→ **WHAT THE EXERCISE ASKS**
Locate every line in the entries below that contains the word "Interregional", and copy each of those lines.
(Beginning of AVAILABLE DATA)
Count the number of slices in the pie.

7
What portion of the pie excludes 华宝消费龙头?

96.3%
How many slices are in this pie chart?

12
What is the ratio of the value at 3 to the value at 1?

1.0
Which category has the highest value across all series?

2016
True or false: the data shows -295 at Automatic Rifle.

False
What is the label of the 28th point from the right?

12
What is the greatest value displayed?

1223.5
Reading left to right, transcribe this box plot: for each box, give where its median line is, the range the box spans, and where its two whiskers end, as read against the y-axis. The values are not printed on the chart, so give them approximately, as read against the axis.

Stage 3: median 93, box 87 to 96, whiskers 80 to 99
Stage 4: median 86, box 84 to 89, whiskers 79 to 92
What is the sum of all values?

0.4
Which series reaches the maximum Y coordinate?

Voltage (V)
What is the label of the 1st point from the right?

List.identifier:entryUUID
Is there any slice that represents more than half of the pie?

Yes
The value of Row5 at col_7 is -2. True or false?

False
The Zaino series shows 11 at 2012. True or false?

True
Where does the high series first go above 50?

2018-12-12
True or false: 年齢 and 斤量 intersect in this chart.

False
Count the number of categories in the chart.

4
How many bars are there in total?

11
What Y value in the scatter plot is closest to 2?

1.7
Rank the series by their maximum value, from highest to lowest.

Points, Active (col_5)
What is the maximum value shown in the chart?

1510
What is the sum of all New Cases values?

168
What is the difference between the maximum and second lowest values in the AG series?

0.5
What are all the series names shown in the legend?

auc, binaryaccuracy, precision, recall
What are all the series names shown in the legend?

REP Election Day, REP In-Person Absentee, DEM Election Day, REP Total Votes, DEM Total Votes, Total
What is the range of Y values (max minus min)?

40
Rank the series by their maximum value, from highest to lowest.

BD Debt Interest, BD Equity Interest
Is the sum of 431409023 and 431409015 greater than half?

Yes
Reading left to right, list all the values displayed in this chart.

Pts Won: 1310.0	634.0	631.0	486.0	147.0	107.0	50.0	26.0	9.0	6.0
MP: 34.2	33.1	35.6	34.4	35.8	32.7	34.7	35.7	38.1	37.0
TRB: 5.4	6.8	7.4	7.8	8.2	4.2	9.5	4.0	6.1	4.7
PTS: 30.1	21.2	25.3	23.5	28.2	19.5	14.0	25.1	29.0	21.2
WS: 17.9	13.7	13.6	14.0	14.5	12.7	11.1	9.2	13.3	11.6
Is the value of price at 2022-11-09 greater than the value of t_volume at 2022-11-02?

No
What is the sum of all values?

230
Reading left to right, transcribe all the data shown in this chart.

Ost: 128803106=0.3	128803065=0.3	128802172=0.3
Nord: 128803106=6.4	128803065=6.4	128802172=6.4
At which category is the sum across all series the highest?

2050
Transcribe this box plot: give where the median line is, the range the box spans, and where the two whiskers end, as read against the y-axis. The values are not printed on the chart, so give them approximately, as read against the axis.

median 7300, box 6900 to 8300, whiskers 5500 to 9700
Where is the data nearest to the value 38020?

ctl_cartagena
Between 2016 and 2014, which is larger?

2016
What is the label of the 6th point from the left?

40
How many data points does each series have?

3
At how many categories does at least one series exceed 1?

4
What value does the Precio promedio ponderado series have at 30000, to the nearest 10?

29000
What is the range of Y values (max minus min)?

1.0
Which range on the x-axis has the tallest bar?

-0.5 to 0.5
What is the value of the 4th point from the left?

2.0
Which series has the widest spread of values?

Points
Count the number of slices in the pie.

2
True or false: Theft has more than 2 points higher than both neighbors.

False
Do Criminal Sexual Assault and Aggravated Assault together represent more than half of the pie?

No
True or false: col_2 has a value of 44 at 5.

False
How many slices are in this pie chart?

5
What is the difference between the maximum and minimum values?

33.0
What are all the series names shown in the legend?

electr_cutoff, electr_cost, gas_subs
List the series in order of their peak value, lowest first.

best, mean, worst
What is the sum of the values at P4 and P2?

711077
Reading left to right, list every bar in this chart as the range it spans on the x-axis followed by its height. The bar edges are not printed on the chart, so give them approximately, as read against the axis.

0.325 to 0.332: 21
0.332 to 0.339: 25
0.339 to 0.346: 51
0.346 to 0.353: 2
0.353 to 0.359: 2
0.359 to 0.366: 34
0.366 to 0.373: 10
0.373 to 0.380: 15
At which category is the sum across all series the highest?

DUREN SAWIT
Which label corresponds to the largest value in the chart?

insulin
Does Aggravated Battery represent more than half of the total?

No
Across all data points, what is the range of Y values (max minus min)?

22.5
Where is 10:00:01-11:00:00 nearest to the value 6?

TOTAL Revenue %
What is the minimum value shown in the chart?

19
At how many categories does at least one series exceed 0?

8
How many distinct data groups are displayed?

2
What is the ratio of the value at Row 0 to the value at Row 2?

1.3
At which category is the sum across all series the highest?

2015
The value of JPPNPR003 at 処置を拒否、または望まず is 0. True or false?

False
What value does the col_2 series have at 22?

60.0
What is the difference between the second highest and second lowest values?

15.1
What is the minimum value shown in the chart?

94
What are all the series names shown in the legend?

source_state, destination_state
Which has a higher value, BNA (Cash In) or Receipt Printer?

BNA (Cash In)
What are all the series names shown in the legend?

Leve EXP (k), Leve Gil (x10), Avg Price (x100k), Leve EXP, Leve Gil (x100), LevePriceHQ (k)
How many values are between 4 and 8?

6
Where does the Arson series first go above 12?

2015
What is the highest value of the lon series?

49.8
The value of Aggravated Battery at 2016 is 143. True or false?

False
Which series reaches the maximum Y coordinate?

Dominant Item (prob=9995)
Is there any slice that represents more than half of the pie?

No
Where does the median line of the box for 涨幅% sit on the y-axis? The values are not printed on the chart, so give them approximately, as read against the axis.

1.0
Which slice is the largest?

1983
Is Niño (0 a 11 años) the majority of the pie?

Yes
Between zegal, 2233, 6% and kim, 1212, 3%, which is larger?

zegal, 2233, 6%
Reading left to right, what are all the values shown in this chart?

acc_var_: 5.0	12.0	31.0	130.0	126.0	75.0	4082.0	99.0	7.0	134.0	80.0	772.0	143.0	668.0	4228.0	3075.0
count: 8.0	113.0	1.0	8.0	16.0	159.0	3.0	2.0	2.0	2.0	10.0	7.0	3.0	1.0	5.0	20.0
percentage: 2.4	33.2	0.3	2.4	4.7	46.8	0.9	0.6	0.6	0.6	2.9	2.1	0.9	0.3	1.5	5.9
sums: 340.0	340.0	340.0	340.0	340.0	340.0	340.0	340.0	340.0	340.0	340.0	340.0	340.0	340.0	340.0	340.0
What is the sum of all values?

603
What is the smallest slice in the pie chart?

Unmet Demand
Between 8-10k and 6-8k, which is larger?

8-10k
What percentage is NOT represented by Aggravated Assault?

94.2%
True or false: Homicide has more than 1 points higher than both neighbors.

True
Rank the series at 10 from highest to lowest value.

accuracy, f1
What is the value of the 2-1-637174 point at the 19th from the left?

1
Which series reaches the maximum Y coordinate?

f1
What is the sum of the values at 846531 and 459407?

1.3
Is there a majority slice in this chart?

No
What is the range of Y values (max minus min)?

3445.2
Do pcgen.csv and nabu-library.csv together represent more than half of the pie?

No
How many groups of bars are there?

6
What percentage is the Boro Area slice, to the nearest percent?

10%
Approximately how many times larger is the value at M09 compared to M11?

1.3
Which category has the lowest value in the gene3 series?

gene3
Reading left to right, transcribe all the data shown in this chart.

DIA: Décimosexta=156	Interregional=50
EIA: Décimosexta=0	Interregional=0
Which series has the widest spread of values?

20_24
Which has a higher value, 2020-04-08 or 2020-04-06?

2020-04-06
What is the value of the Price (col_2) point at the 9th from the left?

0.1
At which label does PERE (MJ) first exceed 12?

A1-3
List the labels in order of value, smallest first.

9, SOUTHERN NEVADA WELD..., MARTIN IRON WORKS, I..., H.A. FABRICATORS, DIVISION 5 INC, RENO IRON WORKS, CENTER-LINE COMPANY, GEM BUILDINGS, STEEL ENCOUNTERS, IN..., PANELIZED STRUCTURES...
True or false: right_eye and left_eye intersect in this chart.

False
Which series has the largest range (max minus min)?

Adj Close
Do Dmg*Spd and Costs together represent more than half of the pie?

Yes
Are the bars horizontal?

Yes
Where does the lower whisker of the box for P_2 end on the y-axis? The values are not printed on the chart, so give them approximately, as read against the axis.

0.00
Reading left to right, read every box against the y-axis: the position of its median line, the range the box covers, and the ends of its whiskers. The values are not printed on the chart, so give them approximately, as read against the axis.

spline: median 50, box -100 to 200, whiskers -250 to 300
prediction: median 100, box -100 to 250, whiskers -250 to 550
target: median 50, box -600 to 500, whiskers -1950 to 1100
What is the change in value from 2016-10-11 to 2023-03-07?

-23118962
(End of AVAILABLE DATA)
→ **ANSWER FOR THIS EXERCISE**
DIA: Décimosexta=156	Interregional=50
EIA: Décimosexta=0	Interregional=0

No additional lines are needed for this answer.